> [Supplied passage]
As an open-core company, Fleet endeavors to build a community of engaged users, customers, and contributors.

Version support

To provide the most accurate and efficient support, Fleet will only target fixes based on the latest released version. In the current version fixes, Fleet will not backport to older releases.

Community version supported for bug fixes: Latest version only

Community support for support/troubleshooting: Current major version

Premium version supported for bug fixes: Latest version only

Premium support for support/troubleshooting: All versions

Merge Community PRs

When merging a pull request from a community contributor:

  • Ensure that the checklist for the submitter is complete.
  • Verify that all necessary reviews have been approved.
  • Merge the PR.
  • Thank and congratulate the contributor.
  • Share the merged PR with the team in the #help-promote channel of Fleet Slack to be publicized on social media. Those who contribute to Fleet and are recognized for their contributions often become great champions for the project.

Reviewing PRs from the community

If you're assigned a community pull request for review, it is important to keep things moving for the contributor. The goal is to not go more than one business day without following up with the contributor.

A PR should be merged if:

  • It's a change that is needed and useful.
  • The CI is passing.
  • Tests are in place.
  • Documentation is updated.
  • Changes file is created.

For PRs that aren't ready to merge:

  • Thank the contributor for their hard work and explain why we can't merge the changes yet.

> [Given information]
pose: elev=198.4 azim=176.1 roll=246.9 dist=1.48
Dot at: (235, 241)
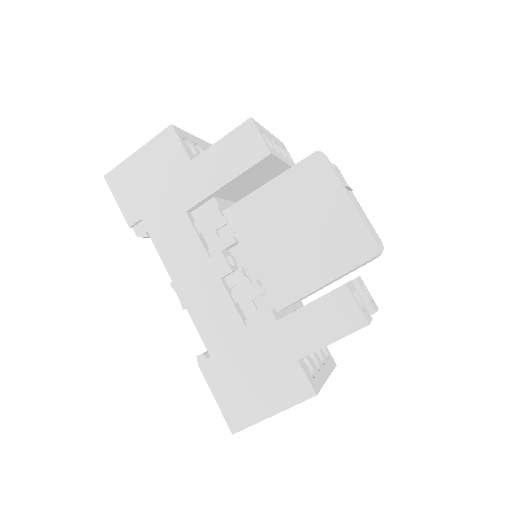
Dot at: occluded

> [Task 1] Copy the stretch of the Fleet contribution guidelines from "Community support for" through "Merge the PR." word for word.
> [Task 2] Name every condition the Fleet contribution guidelines give for when a PR should be merged.
> [Task 3] Pick up the Fleet contribution guidelines after their final sentence and carry them on.

> [Result 1]
Community support for support/troubleshooting: Current major version

Premium version supported for bug fixes: Latest version only

Premium support for support/troubleshooting: All versions

Merge Community PRs

When merging a pull request from a community contributor:

  • Ensure that the checklist for the submitter is complete.
  • Verify that all necessary reviews have been approved.
  • Merge the PR.

> [Result 2]
- It's a change that is needed and useful.
- The CI is passing.
- Tests are in place.
- Documentation is updated.
- Changes file is created.

> [Result 3]
  • Encourage the contributor to reach out in the #fleet channel of osquery Slack to get help from the rest of the community.
  • Offer code review and coaching to help get the PR ready to go (see note below).
  • Keep an eye out for any updates or responses.

Sometimes (typically for Fleet customers), a Fleet team member may add tests and make any necessary changes to merge the PR.

If everything is good to go, approve the review.

For PRs that will not be merged:

  • Thank the contributor for their effort and explain why the changes won't be merged.
  • Close the PR.

Updating docs and FAQ

When someone asks a question in a public channel, it's pretty safe to assume that they aren't the only person looking for an answer to the same question. To make our docs as helpful as possible, the Community team gathers these questions and uses them to make a weekly documentation update.

Our goal is to answer every question with a link to the docs and/or result in a documentation update.

Remember, when submitting any pull request that changes Markdown files in the docs, request an editor review from Kathy Satterlee, who will escalate to the on-call engineer as needed.

Tracking

When responding to a question or issue in the #fleet channel of the osquery Slack workspace, push the thread to Zapier using the TODO: Update docs Zap. This will add information about the thread to the Slack Questions Spreadsheet. In the Notes field, you can include any information that you think will be helpful when making weekly doc updates. That may be something like

  • proposed change to the documentation.
  • documentation link that was sent as a response.
  • link to associated thread in #help-oncall.

In this section

How to request a review for Markdown changes to the docs

When creating a pull request for Markdown changes in the docs, request a review from Kathy Satterlee, who will do an editor pass, and then hand over the review to the oncall engineer if necessary.

Markdown

Fleet's documentation and handbook are written in Markdown. Using Markdown lets us keep our documentation consistently formatted and viewable directly from the Fleet GitHub repo. The Markdown files in the /docs and /handbook folders are converted to HTML for the Fleet website.

When making changes to the Fleet docs or handbook, there are a few differences in how the Markdown will render on GitHub and the Fleet website.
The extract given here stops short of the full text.